I’d like to destroy this premise that cinema is fiction.
– Shohei Imamura

All the world’s a stage,
And all the men and women merely players:
They have their exits and their entrances;
And one man in his time plays many parts.
- William Shakespeare (from As you Like It)

The fuzzy line that separates fiction from reality has become increasingly blurred in recent years. Reality television programs promise to provide viewers with an unscripted look at the life of individuals willing to bare all for our entertainment but there is very little reality found in reality television. Inquisitive cameras, altered environments and skillful editors make participants keenly aware of their involvement in an orchestrated production and truth eventually takes a backseat to drama as would-be stars and starlets compete for their moment in the spotlight.

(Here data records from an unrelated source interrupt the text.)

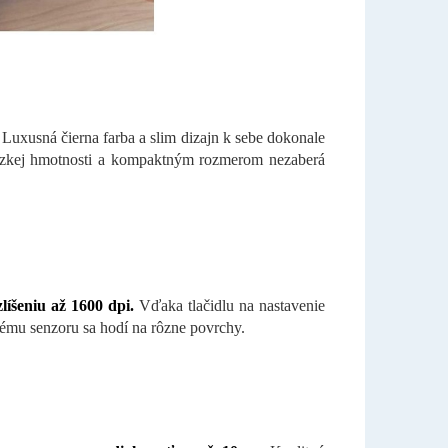
Luxusná čierna farba a slim dizajn k sebe dokonale
 nízkej hmotnosti a kompaktným rozmerom nezaberá
íšeniu až 1600 dpi.
Vďaka tlačidlu na nastavenie
ivému senzoru sa hodí na rôzne povrchy.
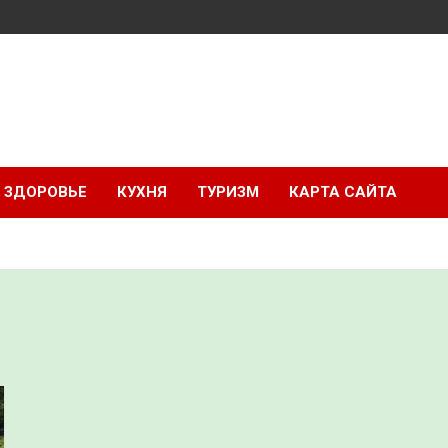
ЗДОРОВЬЕ
КУХНЯ
ТУРИЗМ
КАРТА САЙТА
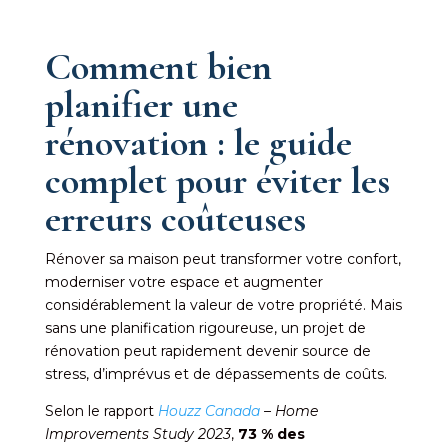
Comment bien
planifier une
rénovation : le guide
complet pour éviter les
erreurs coûteuses
Rénover sa maison peut transformer votre confort,
moderniser votre espace et augmenter
considérablement la valeur de votre propriété. Mais
sans une planification rigoureuse, un projet de
rénovation peut rapidement devenir source de
stress, d’imprévus et de dépassements de coûts.
Selon le rapport
Houzz Canada
– Home
Improvements Study 2023
,
73 % des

Cinema has also become progressively more self-aware. The current influx of mocumentaries, docudramas, 3D movies and “found footage” films attempt to obscure reality and mimic authenticity while filmmakers such as Werner Herzog, Errol Morris, Michael Haneke and Abbas Kiarostami seem to enjoy encouraging viewer participation in oblique ways. Their films frequently refuse to provide easy answers to the problematic truths they present and directly or indirectly ask audiences to question what they’re seeing on screen. They illustrate how reality is often subjective, transitory and pliable.